Re-Reading Cloud Atlas Part III
By Kim Hollis
October 31, 2012
Eternal Recurrence
Although it’s not as prevalent as in other sections of the book, Sonmi~451’s interview still has moments where the theme is revealed. As with previous characters, we learn that Sonmi~451 also has the comet birthmark, an oddity and an embarrassment for a fabricant since they are expected to be perfect specimens.
At a moment during her escape, Sonmi~451 has some unexpected memories. “The final drop shook free an earlier memory of blackness, inertia, gravity, of being trapped in another ford. Where was it? Who was it?” she wonders. This memory directly correlates to Luisa Rey’s car crash from the bridge. Then, while visiting with a peaceful society outside of the city, Sonmi~451 learns that that the people worship Siddhartha, who “taught about overcoming pain, and influencing one’s future reincarnations.” Avid readers will know that Siddhartha is a novel written by Herman Hesse in 1922, one that tells the story of a Nepali man’s quest for enlightenment. Every action and event that he takes throughout the story leads Siddhartha to a cumulative experience that brings him closer to Nirvana. The characters in Cloud Atlas are having a similar cumulative experience, though it expands over centuries rather than one brief lifetime.
Predation
If Eternal Recurrence is considered only slightly in Sonmi~451’s interview, the scales are tipped to the theme of predation, because this novella deals with the idea more than other portions of Cloud Atlas. As we have discussed here, Sonmi~451 is by her very nature designed to be a slave, because for the government and citizens of Neo So Copros, “To enslave a clone is no more troubling than owning the latest six-wheeler ford, ethically.”

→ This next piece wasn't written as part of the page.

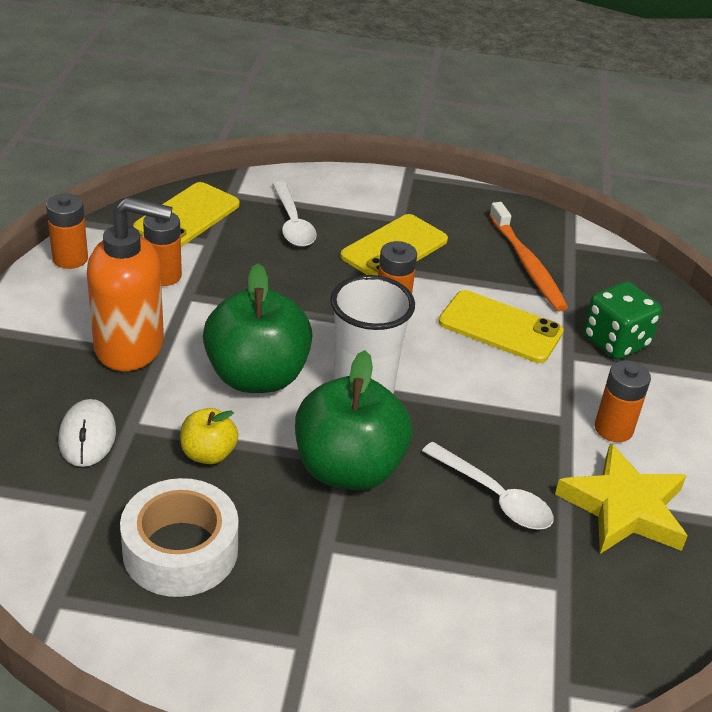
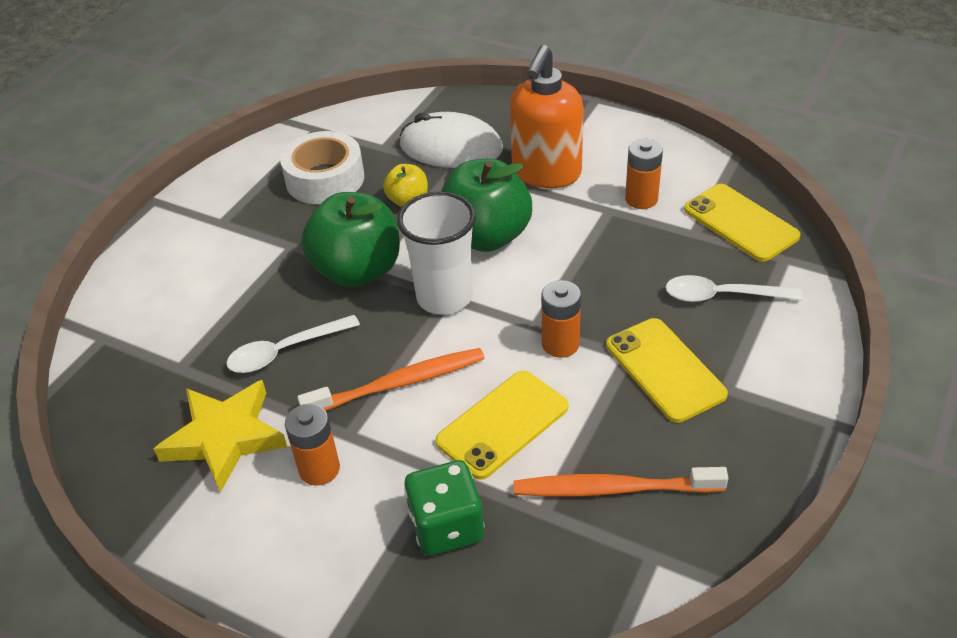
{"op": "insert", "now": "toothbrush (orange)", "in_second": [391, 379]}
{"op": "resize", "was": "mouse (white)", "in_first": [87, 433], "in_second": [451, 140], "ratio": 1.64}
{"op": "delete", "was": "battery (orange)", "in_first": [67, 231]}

Just as Mitchell’s ideas on religion and its misuse are prescient, so are his thoughts on the rise of corporations. In Sonmi~451’s world, companies like McDonald’s, Sony and Ford rule the world – or what’s left of it. Those who are at the top of the heap financially own everything, and all laws and customs are put in place purely for the service of advancing corporate profits. Sonmi~451 recognizes the world’s evolution toward this point while she watches the Timothy Cavendish movie, noting, ““Corpocracy was emerging and social strata was demarked, based on dollars and, curiously, the quantity of melanin in one’s skin.”
Sonmi~451 also sees that the people in power enslave others through lack of knowledge, another keen observation. When she is given a device that allows her to read all kinds of books, novels, philosophy and histories, she says that she “[was] warned…never to let a pureblood catch me gathering knowledge, for the sight scares them, and there is nothing a scared pureblood will not do.” Sonmi~451 expands on this thought when she considers, “What if the differences between social strata stem not from genomics or inherent xcellence [sic] or even dollars, but merely differences in knowledge? Would this not mean the whole Pyramid is built on shifting sands?”
As with all of our stories, Sonmi~451 rises above the people who would enslave her. First, she does this by “ascending” and gaining more awareness and knowledge, and then by escaping and joining the cause of Union, which is rising up against Unanimity and the corpocracy. Readers of the book might wonder why, then, she is put to death and accepts her sentence with such grace. In fact, Sonmi~451 realizes that her entire arc has been carefully planned and arranged in a way that is intended to discourage anyone else who might consider following a similar path.
The archivist questions how her sacrifice could be considered a victory, and Sonmi~451 tells him, “All rising suns set, Archivist. Our corpocracy now smells of senility…“Why does any martyr cooperate with his judases? We see a game beyond the endgame…No matter how many of us you kill, you will never kill your successor.”
In fact, although her archivist is working in service of the government, we speculate whether her story hasn’t compelled him to try to change the world himself. Sonmi~451 tells us, “All revolutions are [fantasy, lunacy], until they happen, then they are historical inevitabilities.” Her death delivers her from slavery, and sets transformation in motion.